# Task instructions
**A.** In the SketchUp forum thread, what kind of image files does the writer import as a texture for larger rocks?
**B.** Name every object the SketchUp forum thread says is difficult to model.
**C.** Please carry on the SketchUp forum thread from the point where it stops.

# Quoted text
I have a bunch of experience using sketchup. I model subdivision and office buildings for architects and other engineers using skethup pro. IMO the best thing to do for plants is use a 2d plant that always faces the camera, although this won't work for a plan view. It is very difficult to model high poly components such as plants and driftwood, much less for someone who is just starting to use the program, although a simple piece of driftwood is not to bad. If you want 3d, I would suggest downloading some of the 3d trees and using the branches from those as a starting point for your driftwood and plant leaves. Also there are several rocks that should be a part of the landscape architecture library, where the trees and plants are located. Any plants like hair grass and moss will be difficult to model and you will be best using a material. For materials it is best if you can find seamless materials to use. Also for larger rocks, I use tga image format files from quake and import them in as a texture. Do a google image search for tga quake or another variation about tga rock and you should find some stuff.
Also, for the plants you might consider having someone do watercolors of the plants and placing these in the models, this is something that I often do iwth better looking results than using photorealistic images.
Good luck, you are off to a good start.


----------



## schaadrak (Aug 18, 2006)

(Stored entries)

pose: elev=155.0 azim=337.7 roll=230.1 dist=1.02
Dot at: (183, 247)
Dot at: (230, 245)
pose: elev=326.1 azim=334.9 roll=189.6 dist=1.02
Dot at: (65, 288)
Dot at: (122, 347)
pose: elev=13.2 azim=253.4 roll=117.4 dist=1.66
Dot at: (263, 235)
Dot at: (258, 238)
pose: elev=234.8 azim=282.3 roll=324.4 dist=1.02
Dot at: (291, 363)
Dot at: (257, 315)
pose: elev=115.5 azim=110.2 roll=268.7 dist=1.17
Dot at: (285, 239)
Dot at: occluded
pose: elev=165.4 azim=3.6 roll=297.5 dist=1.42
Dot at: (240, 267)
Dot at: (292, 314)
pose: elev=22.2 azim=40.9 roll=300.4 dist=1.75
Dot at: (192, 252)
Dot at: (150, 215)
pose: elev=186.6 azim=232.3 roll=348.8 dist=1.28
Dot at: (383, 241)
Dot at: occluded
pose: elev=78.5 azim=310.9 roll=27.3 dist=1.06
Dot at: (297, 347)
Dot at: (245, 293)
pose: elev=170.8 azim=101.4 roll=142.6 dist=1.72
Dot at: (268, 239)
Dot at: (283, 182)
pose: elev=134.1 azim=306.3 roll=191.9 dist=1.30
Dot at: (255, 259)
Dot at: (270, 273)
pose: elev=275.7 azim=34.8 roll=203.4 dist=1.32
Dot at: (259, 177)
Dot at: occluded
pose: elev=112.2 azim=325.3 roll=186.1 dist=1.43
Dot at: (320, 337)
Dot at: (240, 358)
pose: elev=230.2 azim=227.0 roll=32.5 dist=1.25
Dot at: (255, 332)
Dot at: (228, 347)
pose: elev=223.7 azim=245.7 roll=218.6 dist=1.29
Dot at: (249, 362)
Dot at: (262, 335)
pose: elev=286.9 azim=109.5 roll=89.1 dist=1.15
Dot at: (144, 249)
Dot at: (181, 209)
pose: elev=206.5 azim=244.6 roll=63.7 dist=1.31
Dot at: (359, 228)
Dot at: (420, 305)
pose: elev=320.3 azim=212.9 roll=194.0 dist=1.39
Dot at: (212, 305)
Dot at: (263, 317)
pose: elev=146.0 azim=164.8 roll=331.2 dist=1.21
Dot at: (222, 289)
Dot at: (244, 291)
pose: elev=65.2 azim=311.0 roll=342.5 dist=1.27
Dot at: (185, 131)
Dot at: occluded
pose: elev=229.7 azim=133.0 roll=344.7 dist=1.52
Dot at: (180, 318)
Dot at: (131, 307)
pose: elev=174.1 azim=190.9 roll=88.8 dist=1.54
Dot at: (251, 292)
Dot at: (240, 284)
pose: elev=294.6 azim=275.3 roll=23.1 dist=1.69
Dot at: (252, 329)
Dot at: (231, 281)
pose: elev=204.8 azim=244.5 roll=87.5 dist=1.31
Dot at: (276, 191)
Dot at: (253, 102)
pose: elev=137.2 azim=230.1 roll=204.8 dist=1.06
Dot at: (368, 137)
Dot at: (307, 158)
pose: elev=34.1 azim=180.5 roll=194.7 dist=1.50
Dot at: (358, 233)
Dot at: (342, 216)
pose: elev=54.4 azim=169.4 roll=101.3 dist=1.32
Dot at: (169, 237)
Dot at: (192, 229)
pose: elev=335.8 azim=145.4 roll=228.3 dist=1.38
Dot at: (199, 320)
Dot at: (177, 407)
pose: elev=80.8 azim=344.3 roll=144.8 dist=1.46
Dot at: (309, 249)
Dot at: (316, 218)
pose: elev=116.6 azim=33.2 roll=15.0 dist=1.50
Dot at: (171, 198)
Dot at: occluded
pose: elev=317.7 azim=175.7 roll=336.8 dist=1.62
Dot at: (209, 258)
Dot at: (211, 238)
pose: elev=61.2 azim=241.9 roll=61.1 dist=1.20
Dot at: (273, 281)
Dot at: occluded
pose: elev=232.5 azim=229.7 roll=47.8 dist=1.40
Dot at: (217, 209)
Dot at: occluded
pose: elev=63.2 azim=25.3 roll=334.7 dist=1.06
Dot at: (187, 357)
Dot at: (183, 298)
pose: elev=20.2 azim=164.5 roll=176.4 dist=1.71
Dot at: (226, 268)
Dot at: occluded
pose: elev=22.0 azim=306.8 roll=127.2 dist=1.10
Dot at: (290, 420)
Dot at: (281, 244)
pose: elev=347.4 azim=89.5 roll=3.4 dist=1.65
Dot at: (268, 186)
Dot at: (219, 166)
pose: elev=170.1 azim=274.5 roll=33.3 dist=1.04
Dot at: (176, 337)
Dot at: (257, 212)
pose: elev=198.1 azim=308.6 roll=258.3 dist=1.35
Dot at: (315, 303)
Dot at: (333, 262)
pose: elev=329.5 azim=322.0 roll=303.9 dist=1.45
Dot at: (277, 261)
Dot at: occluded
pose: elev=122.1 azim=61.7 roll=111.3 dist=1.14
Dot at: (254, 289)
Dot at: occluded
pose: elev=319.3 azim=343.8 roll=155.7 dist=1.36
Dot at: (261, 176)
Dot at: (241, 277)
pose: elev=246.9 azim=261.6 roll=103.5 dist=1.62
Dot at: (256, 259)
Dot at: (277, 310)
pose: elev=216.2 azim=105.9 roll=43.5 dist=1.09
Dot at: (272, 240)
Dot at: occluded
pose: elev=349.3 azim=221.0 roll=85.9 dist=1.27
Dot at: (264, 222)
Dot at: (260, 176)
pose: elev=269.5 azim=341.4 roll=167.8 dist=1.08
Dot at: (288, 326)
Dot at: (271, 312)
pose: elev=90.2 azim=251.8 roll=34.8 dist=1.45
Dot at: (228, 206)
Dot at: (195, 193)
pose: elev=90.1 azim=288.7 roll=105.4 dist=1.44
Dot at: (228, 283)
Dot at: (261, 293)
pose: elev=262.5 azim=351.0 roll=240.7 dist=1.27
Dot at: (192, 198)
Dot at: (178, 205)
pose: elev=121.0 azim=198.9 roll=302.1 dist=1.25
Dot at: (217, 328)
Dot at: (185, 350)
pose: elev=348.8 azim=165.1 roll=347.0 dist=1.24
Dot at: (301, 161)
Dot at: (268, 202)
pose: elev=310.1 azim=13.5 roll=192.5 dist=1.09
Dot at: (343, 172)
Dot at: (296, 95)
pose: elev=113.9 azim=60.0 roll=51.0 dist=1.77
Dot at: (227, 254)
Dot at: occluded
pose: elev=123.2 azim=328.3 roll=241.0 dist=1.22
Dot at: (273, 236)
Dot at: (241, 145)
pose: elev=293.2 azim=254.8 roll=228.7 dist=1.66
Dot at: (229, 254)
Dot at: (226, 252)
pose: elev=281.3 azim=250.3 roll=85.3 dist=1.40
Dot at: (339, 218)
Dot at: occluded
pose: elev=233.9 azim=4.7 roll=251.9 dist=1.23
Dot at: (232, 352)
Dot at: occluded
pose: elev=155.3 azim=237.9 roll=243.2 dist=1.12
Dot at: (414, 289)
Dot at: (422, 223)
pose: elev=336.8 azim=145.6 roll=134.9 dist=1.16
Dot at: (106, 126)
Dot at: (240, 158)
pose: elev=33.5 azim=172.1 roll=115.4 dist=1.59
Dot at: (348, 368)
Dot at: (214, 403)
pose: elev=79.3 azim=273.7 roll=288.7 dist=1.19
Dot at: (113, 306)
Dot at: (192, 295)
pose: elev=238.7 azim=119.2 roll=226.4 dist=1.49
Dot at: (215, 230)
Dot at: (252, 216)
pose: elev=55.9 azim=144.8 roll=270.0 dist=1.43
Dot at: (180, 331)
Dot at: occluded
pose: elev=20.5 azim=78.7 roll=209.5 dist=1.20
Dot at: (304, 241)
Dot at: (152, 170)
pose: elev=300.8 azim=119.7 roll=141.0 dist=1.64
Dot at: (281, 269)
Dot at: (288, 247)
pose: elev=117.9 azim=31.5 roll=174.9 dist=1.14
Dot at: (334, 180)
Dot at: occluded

# Task responses
**A.** TGA image files from Quake.

**B.** Plants, driftwood, hair grass and moss.

**C.**
I'm going to be working on a rotala style plant over the weekend if I have time. SHould just be a matter of glueing some 2D leaves at different angles around a short section of stalk, then copying and pasting the sections together at different angles. I'll post if/when I'm finished.

Also, if anyone has any suggestions or requests for something that they don't want to try to make, like a certain style of rock or driftwood/bogwood, go ahead and post it. It'll give us something to practice on.


----------



## jassar (Jul 30, 2006)

RoseHawke said:


> Finally! It looks like this is the nice, simple, easy, FREE 3D program I've been searching for. All the free/shareware I've downloaded either doesn't do what I want, or has such a huge learning curve that it's just not worth it for the occasional rendering I'd like to do.
> 
> _Blender_ looks very nice. But after looking at the tutorial on "How to Model a Tennis Ball" I don't think I even want to go there.


LOL! this isn't a beginner's tutorial! i know this is off topic but to learn the amazing program "blender" look at easy tutorials  ....after all, it's a very strong free 3d application, and once you learn it you will love it!
Cheers!
-Jassar


----------



## schaadrak (Aug 18, 2006)

Here's my "rotala" so far:










I've found that it's easier to "grow" the stalk as you go, rather than try to paste short lengths of stalk together. Meaning; draw a circle, pull it up, rotate it slightly, then pull it up again, rotate it slightly again, and so on and on and on.


----------



## Anti-Pjerrot (Mar 12, 2006)

WOW schaadrak - thats looking great!


----------



## Craig Tarvin (Jul 26, 2005)

Yeah, good job schaadrak. This looks very cool.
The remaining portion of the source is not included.